*** Begin section ***

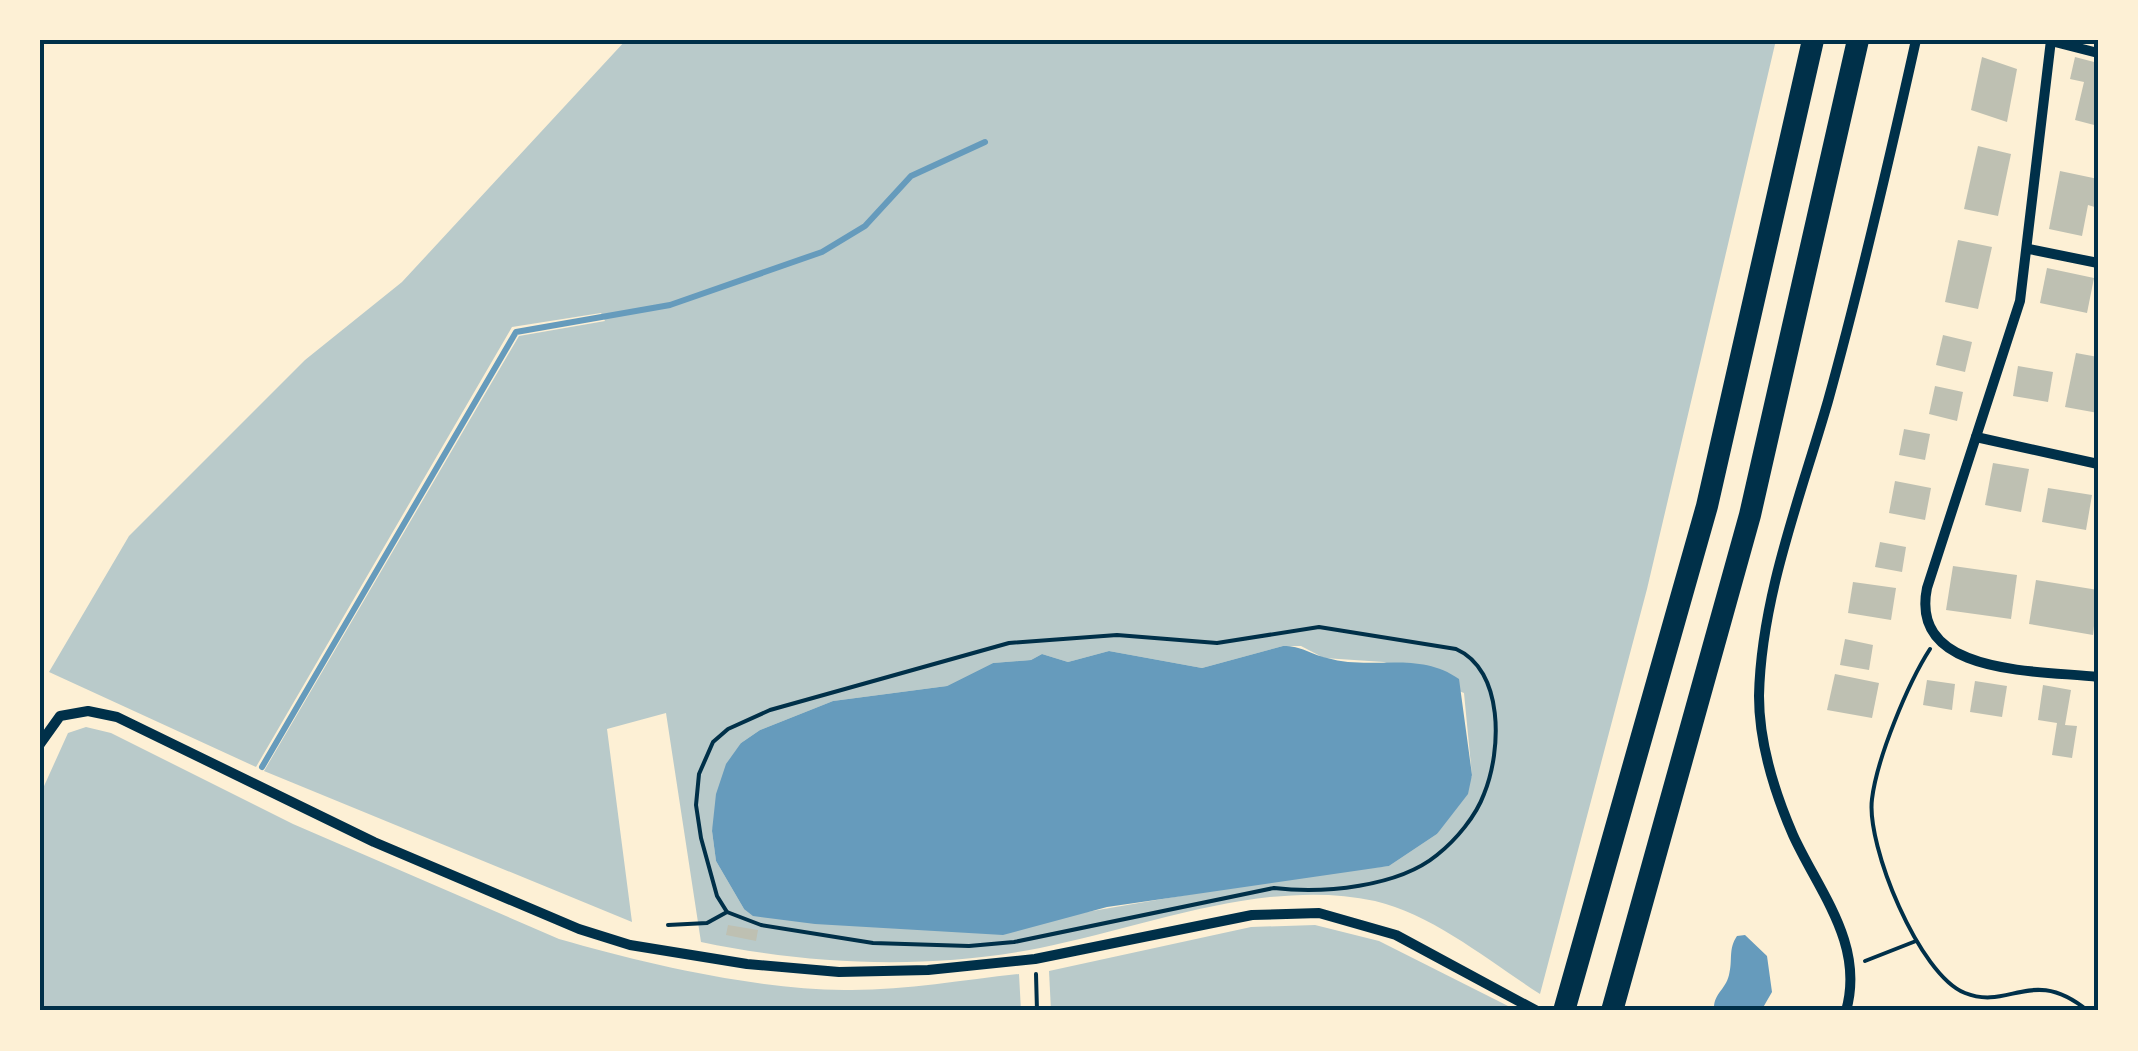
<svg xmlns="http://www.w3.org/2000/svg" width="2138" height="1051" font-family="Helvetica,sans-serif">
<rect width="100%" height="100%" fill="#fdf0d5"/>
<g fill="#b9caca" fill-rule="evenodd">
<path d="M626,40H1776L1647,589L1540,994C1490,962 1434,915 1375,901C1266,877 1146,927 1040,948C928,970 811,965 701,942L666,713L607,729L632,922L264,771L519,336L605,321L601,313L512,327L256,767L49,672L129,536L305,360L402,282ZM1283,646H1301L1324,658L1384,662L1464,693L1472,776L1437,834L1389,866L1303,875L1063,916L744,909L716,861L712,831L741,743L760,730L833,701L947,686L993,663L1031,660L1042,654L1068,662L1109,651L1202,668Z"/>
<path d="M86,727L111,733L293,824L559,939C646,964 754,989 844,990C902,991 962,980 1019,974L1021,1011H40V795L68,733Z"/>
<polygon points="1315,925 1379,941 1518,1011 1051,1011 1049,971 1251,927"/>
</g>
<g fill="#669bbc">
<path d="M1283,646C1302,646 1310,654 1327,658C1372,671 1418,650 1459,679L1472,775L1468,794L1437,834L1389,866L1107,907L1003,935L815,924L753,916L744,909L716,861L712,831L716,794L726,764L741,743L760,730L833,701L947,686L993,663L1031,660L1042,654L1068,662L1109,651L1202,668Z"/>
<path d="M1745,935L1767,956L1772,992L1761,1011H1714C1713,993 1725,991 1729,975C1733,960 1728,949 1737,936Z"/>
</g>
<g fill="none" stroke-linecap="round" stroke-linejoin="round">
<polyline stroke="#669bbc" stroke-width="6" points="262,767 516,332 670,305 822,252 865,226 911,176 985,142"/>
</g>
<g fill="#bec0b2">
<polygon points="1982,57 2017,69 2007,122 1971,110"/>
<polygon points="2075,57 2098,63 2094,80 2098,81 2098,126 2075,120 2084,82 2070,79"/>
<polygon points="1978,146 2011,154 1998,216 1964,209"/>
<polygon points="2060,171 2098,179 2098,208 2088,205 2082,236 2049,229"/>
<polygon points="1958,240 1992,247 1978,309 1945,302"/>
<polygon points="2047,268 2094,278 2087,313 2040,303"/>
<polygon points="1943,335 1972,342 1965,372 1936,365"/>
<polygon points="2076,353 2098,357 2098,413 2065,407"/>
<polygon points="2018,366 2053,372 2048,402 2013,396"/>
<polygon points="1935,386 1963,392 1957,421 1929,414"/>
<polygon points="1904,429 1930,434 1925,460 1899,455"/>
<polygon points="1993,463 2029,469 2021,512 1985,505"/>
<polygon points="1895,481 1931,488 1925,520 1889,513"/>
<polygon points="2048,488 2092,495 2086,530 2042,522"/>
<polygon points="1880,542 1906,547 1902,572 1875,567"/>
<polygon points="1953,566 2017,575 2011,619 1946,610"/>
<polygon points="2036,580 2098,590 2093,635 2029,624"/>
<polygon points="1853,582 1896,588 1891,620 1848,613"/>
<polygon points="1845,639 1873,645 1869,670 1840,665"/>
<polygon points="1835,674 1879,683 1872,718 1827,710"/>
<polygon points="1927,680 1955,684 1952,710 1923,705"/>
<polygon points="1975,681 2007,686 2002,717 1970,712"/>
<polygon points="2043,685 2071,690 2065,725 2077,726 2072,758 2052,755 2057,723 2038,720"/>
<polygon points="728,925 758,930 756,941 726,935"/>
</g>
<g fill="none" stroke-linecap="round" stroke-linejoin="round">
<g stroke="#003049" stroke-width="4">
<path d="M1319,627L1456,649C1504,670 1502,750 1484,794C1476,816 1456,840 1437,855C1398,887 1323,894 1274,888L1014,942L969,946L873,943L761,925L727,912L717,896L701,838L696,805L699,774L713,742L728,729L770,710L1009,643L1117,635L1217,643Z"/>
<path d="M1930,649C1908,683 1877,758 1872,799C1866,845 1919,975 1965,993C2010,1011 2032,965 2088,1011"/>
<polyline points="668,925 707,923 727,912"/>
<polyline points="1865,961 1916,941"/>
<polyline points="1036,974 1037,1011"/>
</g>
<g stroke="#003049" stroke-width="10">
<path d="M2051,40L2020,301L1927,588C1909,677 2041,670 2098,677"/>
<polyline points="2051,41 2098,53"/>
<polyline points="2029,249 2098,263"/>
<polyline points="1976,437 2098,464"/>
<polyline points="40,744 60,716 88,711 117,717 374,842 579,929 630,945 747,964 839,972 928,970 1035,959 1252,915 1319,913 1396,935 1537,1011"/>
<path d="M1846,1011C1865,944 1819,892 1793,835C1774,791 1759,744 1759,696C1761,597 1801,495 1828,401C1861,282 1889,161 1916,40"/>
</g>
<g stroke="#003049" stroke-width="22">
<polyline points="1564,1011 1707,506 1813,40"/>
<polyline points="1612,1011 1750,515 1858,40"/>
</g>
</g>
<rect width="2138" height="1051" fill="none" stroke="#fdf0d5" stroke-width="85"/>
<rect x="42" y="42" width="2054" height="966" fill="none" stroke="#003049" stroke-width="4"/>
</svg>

*** End section ***

• **Your instructions**:
What is needed is an exact repetition of every entry, without the pictures.

• **Reply**:
<svg xmlns="http://www.w3.org/2000/svg" width="2138" height="1051" font-family="Helvetica,sans-serif">
<rect width="100%" height="100%" fill="#fdf0d5"/>
<g fill="#b9caca" fill-rule="evenodd">
<path d="M626,40H1776L1647,589L1540,994C1490,962 1434,915 1375,901C1266,877 1146,927 1040,948C928,970 811,965 701,942L666,713L607,729L632,922L264,771L519,336L605,321L601,313L512,327L256,767L49,672L129,536L305,360L402,282ZM1283,646H1301L1324,658L1384,662L1464,693L1472,776L1437,834L1389,866L1303,875L1063,916L744,909L716,861L712,831L741,743L760,730L833,701L947,686L993,663L1031,660L1042,654L1068,662L1109,651L1202,668Z"/>
<path d="M86,727L111,733L293,824L559,939C646,964 754,989 844,990C902,991 962,980 1019,974L1021,1011H40V795L68,733Z"/>
<polygon points="1315,925 1379,941 1518,1011 1051,1011 1049,971 1251,927"/>
</g>
<g fill="#669bbc">
<path d="M1283,646C1302,646 1310,654 1327,658C1372,671 1418,650 1459,679L1472,775L1468,794L1437,834L1389,866L1107,907L1003,935L815,924L753,916L744,909L716,861L712,831L716,794L726,764L741,743L760,730L833,701L947,686L993,663L1031,660L1042,654L1068,662L1109,651L1202,668Z"/>
<path d="M1745,935L1767,956L1772,992L1761,1011H1714C1713,993 1725,991 1729,975C1733,960 1728,949 1737,936Z"/>
</g>
<g fill="none" stroke-linecap="round" stroke-linejoin="round">
<polyline stroke="#669bbc" stroke-width="6" points="262,767 516,332 670,305 822,252 865,226 911,176 985,142"/>
</g>
<g fill="#bec0b2">
<polygon points="1982,57 2017,69 2007,122 1971,110"/>
<polygon points="2075,57 2098,63 2094,80 2098,81 2098,126 2075,120 2084,82 2070,79"/>
<polygon points="1978,146 2011,154 1998,216 1964,209"/>
<polygon points="2060,171 2098,179 2098,208 2088,205 2082,236 2049,229"/>
<polygon points="1958,240 1992,247 1978,309 1945,302"/>
<polygon points="2047,268 2094,278 2087,313 2040,303"/>
<polygon points="1943,335 1972,342 1965,372 1936,365"/>
<polygon points="2076,353 2098,357 2098,413 2065,407"/>
<polygon points="2018,366 2053,372 2048,402 2013,396"/>
<polygon points="1935,386 1963,392 1957,421 1929,414"/>
<polygon points="1904,429 1930,434 1925,460 1899,455"/>
<polygon points="1993,463 2029,469 2021,512 1985,505"/>
<polygon points="1895,481 1931,488 1925,520 1889,513"/>
<polygon points="2048,488 2092,495 2086,530 2042,522"/>
<polygon points="1880,542 1906,547 1902,572 1875,567"/>
<polygon points="1953,566 2017,575 2011,619 1946,610"/>
<polygon points="2036,580 2098,590 2093,635 2029,624"/>
<polygon points="1853,582 1896,588 1891,620 1848,613"/>
<polygon points="1845,639 1873,645 1869,670 1840,665"/>
<polygon points="1835,674 1879,683 1872,718 1827,710"/>
<polygon points="1927,680 1955,684 1952,710 1923,705"/>
<polygon points="1975,681 2007,686 2002,717 1970,712"/>
<polygon points="2043,685 2071,690 2065,725 2077,726 2072,758 2052,755 2057,723 2038,720"/>
<polygon points="728,925 758,930 756,941 726,935"/>
</g>
<g fill="none" stroke-linecap="round" stroke-linejoin="round">
<g stroke="#003049" stroke-width="4">
<path d="M1319,627L1456,649C1504,670 1502,750 1484,794C1476,816 1456,840 1437,855C1398,887 1323,894 1274,888L1014,942L969,946L873,943L761,925L727,912L717,896L701,838L696,805L699,774L713,742L728,729L770,710L1009,643L1117,635L1217,643Z"/>
<path d="M1930,649C1908,683 1877,758 1872,799C1866,845 1919,975 1965,993C2010,1011 2032,965 2088,1011"/>
<polyline points="668,925 707,923 727,912"/>
<polyline points="1865,961 1916,941"/>
<polyline points="1036,974 1037,1011"/>
</g>
<g stroke="#003049" stroke-width="10">
<path d="M2051,40L2020,301L1927,588C1909,677 2041,670 2098,677"/>
<polyline points="2051,41 2098,53"/>
<polyline points="2029,249 2098,263"/>
<polyline points="1976,437 2098,464"/>
<polyline points="40,744 60,716 88,711 117,717 374,842 579,929 630,945 747,964 839,972 928,970 1035,959 1252,915 1319,913 1396,935 1537,1011"/>
<path d="M1846,1011C1865,944 1819,892 1793,835C1774,791 1759,744 1759,696C1761,597 1801,495 1828,401C1861,282 1889,161 1916,40"/>
</g>
<g stroke="#003049" stroke-width="22">
<polyline points="1564,1011 1707,506 1813,40"/>
<polyline points="1612,1011 1750,515 1858,40"/>
</g>
</g>
<rect width="2138" height="1051" fill="none" stroke="#fdf0d5" stroke-width="85"/>
<rect x="42" y="42" width="2054" height="966" fill="none" stroke="#003049" stroke-width="4"/>
</svg>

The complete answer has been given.